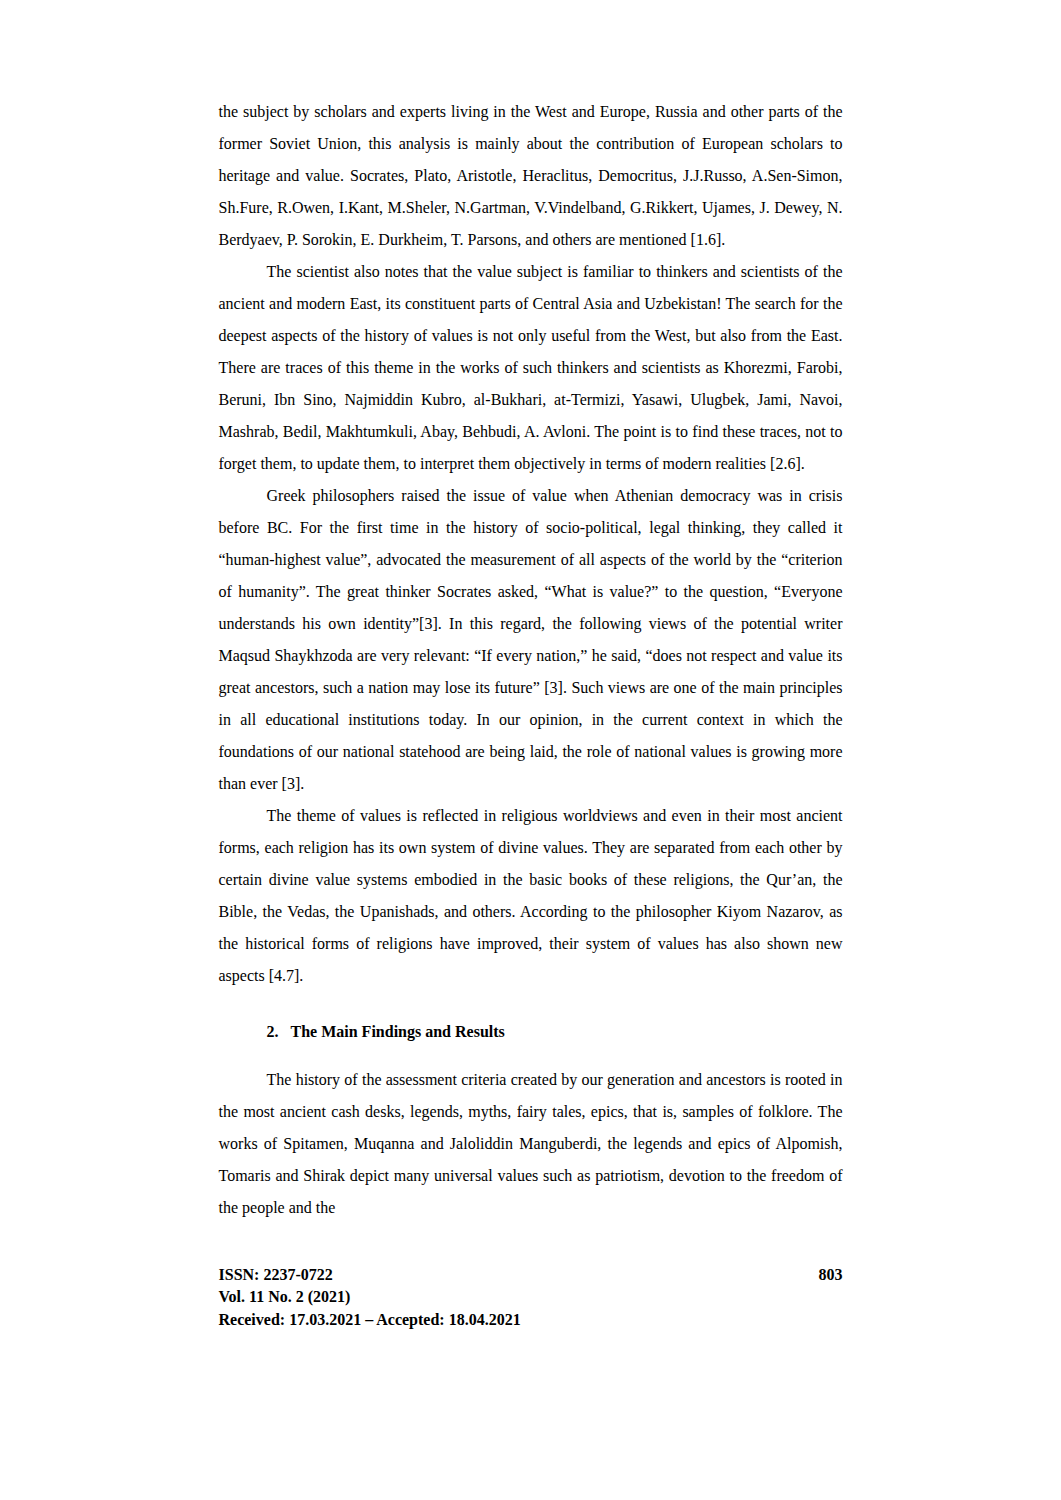the subject by scholars and experts living in the West and Europe, Russia and other parts of the former Soviet Union, this analysis is mainly about the contribution of European scholars to heritage and value. Socrates, Plato, Aristotle, Heraclitus, Democritus, J.J.Russo, A.Sen-Simon, Sh.Fure, R.Owen, I.Kant, M.Sheler, N.Gartman, V.Vindelband, G.Rikkert, Ujames, J. Dewey, N. Berdyaev, P. Sorokin, E. Durkheim, T. Parsons, and others are mentioned [1.6].
The scientist also notes that the value subject is familiar to thinkers and scientists of the ancient and modern East, its constituent parts of Central Asia and Uzbekistan! The search for the deepest aspects of the history of values is not only useful from the West, but also from the East. There are traces of this theme in the works of such thinkers and scientists as Khorezmi, Farobi, Beruni, Ibn Sino, Najmiddin Kubro, al-Bukhari, at-Termizi, Yasawi, Ulugbek, Jami, Navoi, Mashrab, Bedil, Makhtumkuli, Abay, Behbudi, A. Avloni. The point is to find these traces, not to forget them, to update them, to interpret them objectively in terms of modern realities [2.6].
Greek philosophers raised the issue of value when Athenian democracy was in crisis before BC. For the first time in the history of socio-political, legal thinking, they called it “human-highest value”, advocated the measurement of all aspects of the world by the “criterion of humanity”. The great thinker Socrates asked, “What is value?” to the question, “Everyone understands his own identity”[3]. In this regard, the following views of the potential writer Maqsud Shaykhzoda are very relevant: “If every nation,” he said, “does not respect and value its great ancestors, such a nation may lose its future” [3]. Such views are one of the main principles in all educational institutions today. In our opinion, in the current context in which the foundations of our national statehood are being laid, the role of national values is growing more than ever [3].
The theme of values is reflected in religious worldviews and even in their most ancient forms, each religion has its own system of divine values. They are separated from each other by certain divine value systems embodied in the basic books of these religions, the Qur’an, the Bible, the Vedas, the Upanishads, and others. According to the philosopher Kiyom Nazarov, as the historical forms of religions have improved, their system of values has also shown new aspects [4.7].
2. The Main Findings and Results
The history of the assessment criteria created by our generation and ancestors is rooted in the most ancient cash desks, legends, myths, fairy tales, epics, that is, samples of folklore. The works of Spitamen, Muqanna and Jaloliddin Manguberdi, the legends and epics of Alpomish, Tomaris and Shirak depict many universal values such as patriotism, devotion to the freedom of the people and the
ISSN: 2237-0722
Vol. 11 No. 2 (2021)
Received: 17.03.2021 – Accepted: 18.04.2021
803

§ **Instructions to follow**: All of the data above is to be repeated exactly, with the pictures left out.

§ **Output**:
the subject by scholars and experts living in the West and Europe, Russia and other parts of the former Soviet Union, this analysis is mainly about the contribution of European scholars to heritage and value. Socrates, Plato, Aristotle, Heraclitus, Democritus, J.J.Russo, A.Sen-Simon, Sh.Fure, R.Owen, I.Kant, M.Sheler, N.Gartman, V.Vindelband, G.Rikkert, Ujames, J. Dewey, N. Berdyaev, P. Sorokin, E. Durkheim, T. Parsons, and others are mentioned [1.6].
The scientist also notes that the value subject is familiar to thinkers and scientists of the ancient and modern East, its constituent parts of Central Asia and Uzbekistan! The search for the deepest aspects of the history of values is not only useful from the West, but also from the East. There are traces of this theme in the works of such thinkers and scientists as Khorezmi, Farobi, Beruni, Ibn Sino, Najmiddin Kubro, al-Bukhari, at-Termizi, Yasawi, Ulugbek, Jami, Navoi, Mashrab, Bedil, Makhtumkuli, Abay, Behbudi, A. Avloni. The point is to find these traces, not to forget them, to update them, to interpret them objectively in terms of modern realities [2.6].
Greek philosophers raised the issue of value when Athenian democracy was in crisis before BC. For the first time in the history of socio-political, legal thinking, they called it “human-highest value”, advocated the measurement of all aspects of the world by the “criterion of humanity”. The great thinker Socrates asked, “What is value?” to the question, “Everyone understands his own identity”[3]. In this regard, the following views of the potential writer Maqsud Shaykhzoda are very relevant: “If every nation,” he said, “does not respect and value its great ancestors, such a nation may lose its future” [3]. Such views are one of the main principles in all educational institutions today. In our opinion, in the current context in which the foundations of our national statehood are being laid, the role of national values is growing more than ever [3].
The theme of values is reflected in religious worldviews and even in their most ancient forms, each religion has its own system of divine values. They are separated from each other by certain divine value systems embodied in the basic books of these religions, the Qur’an, the Bible, the Vedas, the Upanishads, and others. According to the philosopher Kiyom Nazarov, as the historical forms of religions have improved, their system of values has also shown new aspects [4.7].
2. The Main Findings and Results
The history of the assessment criteria created by our generation and ancestors is rooted in the most ancient cash desks, legends, myths, fairy tales, epics, that is, samples of folklore. The works of Spitamen, Muqanna and Jaloliddin Manguberdi, the legends and epics of Alpomish, Tomaris and Shirak depict many universal values such as patriotism, devotion to the freedom of the people and the
ISSN: 2237-0722
Vol. 11 No. 2 (2021)
Received: 17.03.2021 – Accepted: 18.04.2021
803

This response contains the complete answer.